Some additional advantages are:
- Performance improvements with high concurrency queries containing few row changes
- Significant data-consistency improvement
And, of course, some disadvantages:
- Network traffic can be significantly larger if you have queries that modify a large number of rows
- It’s more difficult to audit the changes on the database
- Row-based replication can be slower than statement-based replication in some cases
Some Misconceptions About Replication
Replication Is a Cluster
Standard asynchronous replication is not a synchronous cluster. Keep in mind that standard and semi-synchronous replication do not guarantee that the environments are serving the same dataset. This is different when using Percona XtraDB Cluster, where every server actually needs to process each change. If not, the impacted node is removed from the cluster. Asynchronous replication does not have this fail safe. It still accepts reads while in an inconsistent state.

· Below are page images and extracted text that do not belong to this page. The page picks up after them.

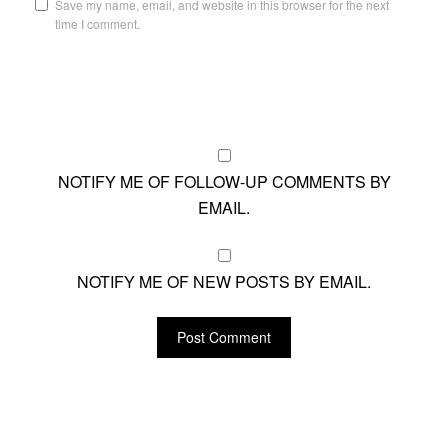
Save my name, email, and website in this browser for the next
time I comment.
NOTIFY ME OF FOLLOW-UP COMMENTS BY
EMAIL.
NOTIFY ME OF NEW POSTS BY EMAIL.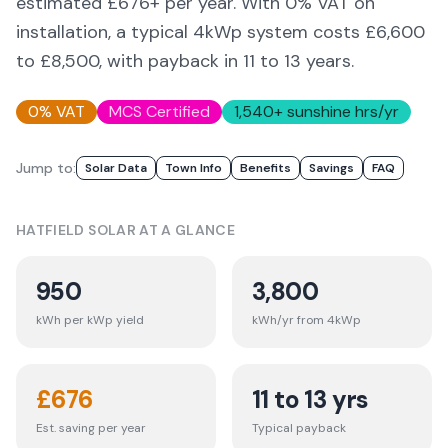
estimated £
676
+ per year. With 0% VAT on
installation, a typical 4kWp system costs £6,600
to £8,500, with payback in 11 to 13 years.
0% VAT
MCS Certified
1,540
+ sunshine hrs/yr
Jump to:
Solar Data
Town Info
Benefits
Savings
FAQ
HATFIELD
SOLAR AT A GLANCE
950
3,800
kWh per kWp yield
kWh/yr from 4kWp
£
676
11 to 13 yrs
Est. saving per year
Typical payback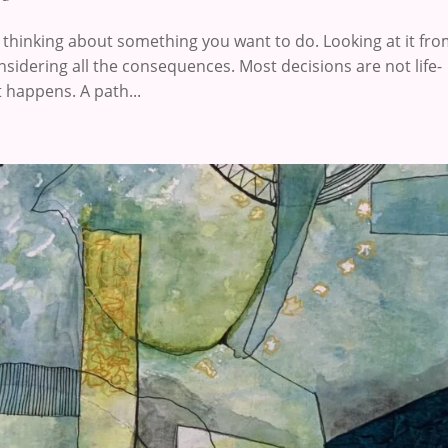
thinking about something you want to do. Looking at it from
nsidering all the consequences. Most decisions are not life-
 happens. A path...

Replication Sounds Perfect, I Can Use This as a Manual Failover Solution
Theoretically, the environments should be comparable. However, there are many parameters influencing the efficiency and consistency of the data transfer. As long as you use asynchronous replication, there is no guarantee that the transaction correctly took place. You can circumvent this by enhancing the durability of the configuration, but this comes at a performance cost. You can verify the consistency of your master and slaves using the pt-table-checksum tool.
I Have Replication, so I Actually Don’t Need Backups
Replication is a great solution for having an accessible copy of the dataset (e.g., reporting issues, read queries, generating backups). This is not a backup solution, however. Having an offsite backup provides you with the certainty that you can rebuild your environment in the case of any major disasters, user error or other reasons (remember the Bobby Tables comic). Some people use delayed slaves. However, even delayed slaves are not a replacement for proper disaster recovery procedures.

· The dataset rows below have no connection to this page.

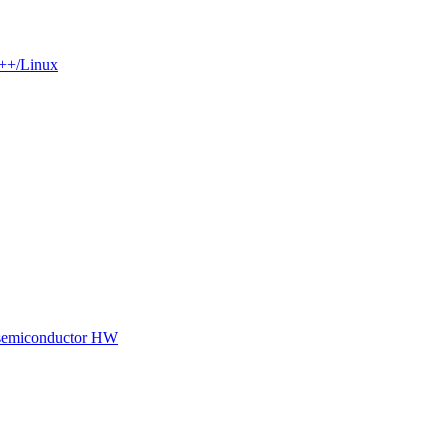
C++/Linux
 semiconductor HW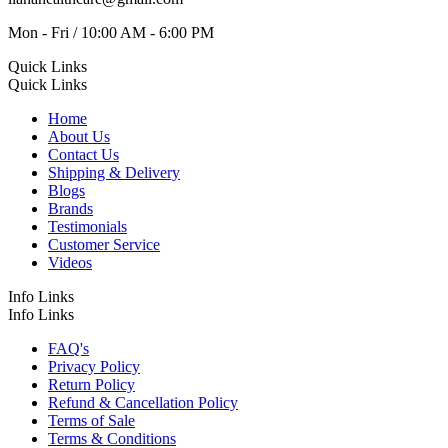
Mon - Fri / 10:00 AM - 6:00 PM
Quick Links
Quick Links
Home
About Us
Contact Us
Shipping & Delivery
Blogs
Brands
Testimonials
Customer Service
Videos
Info Links
Info Links
FAQ's
Privacy Policy
Return Policy
Refund & Cancellation Policy
Terms of Sale
Terms & Conditions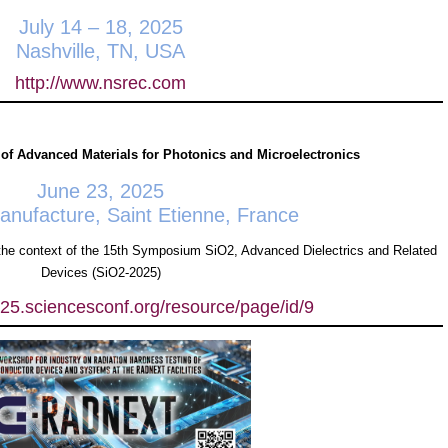
July 14 – 18, 2025
Nashville, TN, USA
http://www.nsrec.com
 of Advanced Materials for Photonics and Microelectronics
June 23, 2025
ufacture, Saint Etienne, France
he context of the 15th Symposium SiO2, Advanced Dielectrics and Related
Devices (SiO2-2025)
025.sciencesconf.org/resource/page/id/9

I Have Replication, so the Environment Will Now Load Balance the Transactions
Although you’ve potentially improved the availability of your environment by having a secondary instance running with the same dataset, you still might need to point the read queries towards the slaves and the write queries to the master. You can use proxy tools, or define this functionality in your own application.

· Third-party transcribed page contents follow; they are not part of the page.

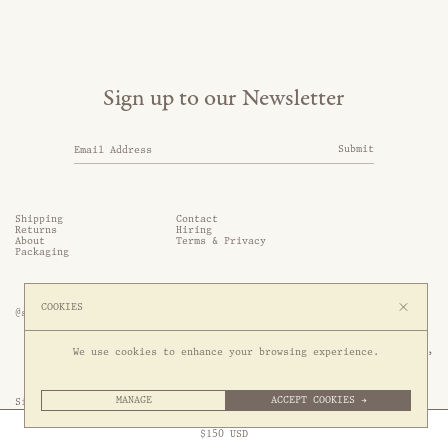
Sign up to our Newsletter
Submit
Shipping
Contact
Returns
Hiring
About
Terms & Privacy
Packaging
COOKIES
@somethingthold
53 Genting Lane, #03-01,

We use cookies to enhance your browsing experience.
349561 Singapore
MANAGE
ACCEPT COOKIES →
Site by 1/1
Free Express Shipping to
United States
above
Close
$
150
USD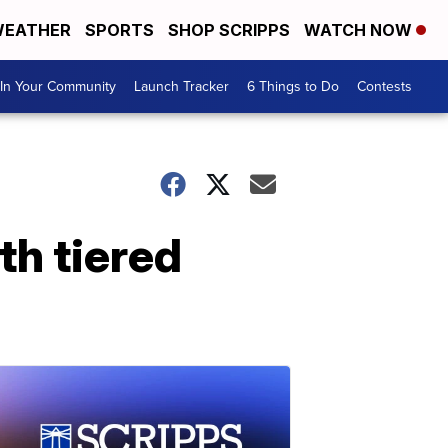
EATHER
SPORTS
SHOP SCRIPPS
WATCH NOW
In Your Community
Launch Tracker
6 Things to Do
Contests
h tiered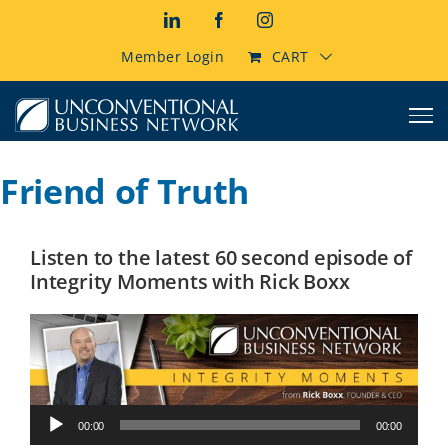
Skip
LinkedIn
Facebook
Instagram
to
content
Member Login
CART
Friend of Truth
Listen to the latest 60 second episode of
Integrity Moments with Rick Boxx
Audio
00:00
00:00
Player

Replication Will Slow Down My Master Significantly
Replication has only minor performance impacts on your master. Peter Zaitsev has an interesting post on this here, which discusses the potential impact of slaves on the master. Keep in mind that writing to the binary log can potentially impact performance, especially if you have a lot of small transactions that are then dumped and received by multiple slaves.
There are, of course, many other parameters that might impact the performance of the actual master and slave setup.